Published: 20 March 2018

A new treatment that repairs damaged retinas using tissue created by stem cells has successfully restored sight in people with wet age-related macular degeneration.

Two patients, a woman in her early 60s and a man in his 80s, regained reading vision after being the first to receive retinal tissue engineered from stem cells.

Age-related macular degeneration is the most common cause of sight loss in the developed world, affecting more than 600,000 people in the UK. 

Wet age-related macular degeneration develops when abnormal blood vessels grow into the retinal pigment epithelium, which separates blood vessels from the nerve layer in the eye and nourishes the retina.

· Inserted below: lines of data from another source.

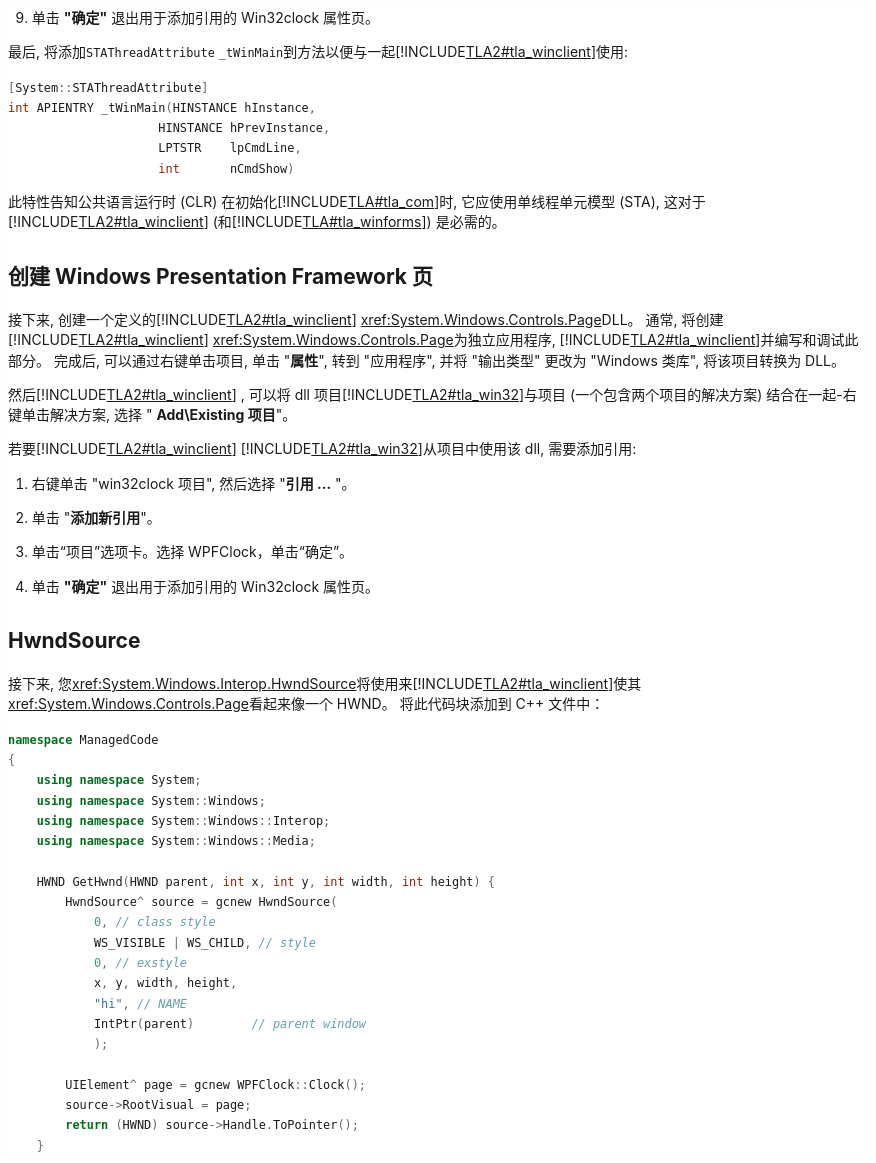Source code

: 9. 单击 **"确定"** 退出用于添加引用的 Win32clock 属性页。

 最后, 将添加`STAThreadAttribute` `_tWinMain`到方法以便与一起[!INCLUDE[TLA2#tla_winclient](../../../../includes/tla2sharptla-winclient-md.md)]使用:

```cpp
[System::STAThreadAttribute]
int APIENTRY _tWinMain(HINSTANCE hInstance,
                     HINSTANCE hPrevInstance,
                     LPTSTR    lpCmdLine,
                     int       nCmdShow)
```

此特性告知公共语言运行时 (CLR) 在初始化[!INCLUDE[TLA#tla_com](../../../../includes/tlasharptla-com-md.md)]时, 它应使用单线程单元模型 (STA), 这对于[!INCLUDE[TLA2#tla_winclient](../../../../includes/tla2sharptla-winclient-md.md)] (和[!INCLUDE[TLA#tla_winforms](../../../../includes/tlasharptla-winforms-md.md)]) 是必需的。

## <a name="create-a-windows-presentation-framework-page"></a>创建 Windows Presentation Framework 页

接下来, 创建一个定义的[!INCLUDE[TLA2#tla_winclient](../../../../includes/tla2sharptla-winclient-md.md)] <xref:System.Windows.Controls.Page>DLL。 通常, 将创建[!INCLUDE[TLA2#tla_winclient](../../../../includes/tla2sharptla-winclient-md.md)] <xref:System.Windows.Controls.Page>为独立应用程序, [!INCLUDE[TLA2#tla_winclient](../../../../includes/tla2sharptla-winclient-md.md)]并编写和调试此部分。 完成后, 可以通过右键单击项目, 单击 "**属性**", 转到 "应用程序", 并将 "输出类型" 更改为 "Windows 类库", 将该项目转换为 DLL。

然后[!INCLUDE[TLA2#tla_winclient](../../../../includes/tla2sharptla-winclient-md.md)] , 可以将 dll 项目[!INCLUDE[TLA2#tla_win32](../../../../includes/tla2sharptla-win32-md.md)]与项目 (一个包含两个项目的解决方案) 结合在一起-右键单击解决方案, 选择 " **Add\Existing 项目**"。

若要[!INCLUDE[TLA2#tla_winclient](../../../../includes/tla2sharptla-winclient-md.md)] [!INCLUDE[TLA2#tla_win32](../../../../includes/tla2sharptla-win32-md.md)]从项目中使用该 dll, 需要添加引用:

1. 右键单击 "win32clock 项目", 然后选择 "**引用 ...** "。

2. 单击 "**添加新引用**"。

3. 单击“项目”选项卡。选择 WPFClock，单击“确定”。

4. 单击 **"确定"** 退出用于添加引用的 Win32clock 属性页。

## <a name="hwndsource"></a>HwndSource

接下来, 您<xref:System.Windows.Interop.HwndSource>将使用来[!INCLUDE[TLA2#tla_winclient](../../../../includes/tla2sharptla-winclient-md.md)]使其<xref:System.Windows.Controls.Page>看起来像一个 HWND。 将此代码块添加到 C++ 文件中：

```cpp
namespace ManagedCode
{
    using namespace System;
    using namespace System::Windows;
    using namespace System::Windows::Interop;
    using namespace System::Windows::Media;

    HWND GetHwnd(HWND parent, int x, int y, int width, int height) {
        HwndSource^ source = gcnew HwndSource(
            0, // class style
            WS_VISIBLE | WS_CHILD, // style
            0, // exstyle
            x, y, width, height,
            "hi", // NAME
            IntPtr(parent)        // parent window
            );

        UIElement^ page = gcnew WPFClock::Clock();
        source->RootVisual = page;
        return (HWND) source->Handle.ToPointer();
    }
```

In this new approach, researchers supported by the NIHR Moorfields Biomedical Research Centre used stem cells to ‘grow’ a perfect copy of the retinal pigment epithelium. This was then placed onto a patch and inserted under the retina in the affected eye of each patient, in an operation lasting one to two hours.

The patients were monitored for 12 months and reported improvements to their vision. They went from not being able to read at all even with glasses, to reading 60-80 words per minute with normal reading glasses.

The research, published in Nature Biotechnology, is a major milestone for the London Project to Cure Blindness and could lead to an ‘off-the-shelf’ treatment within five years.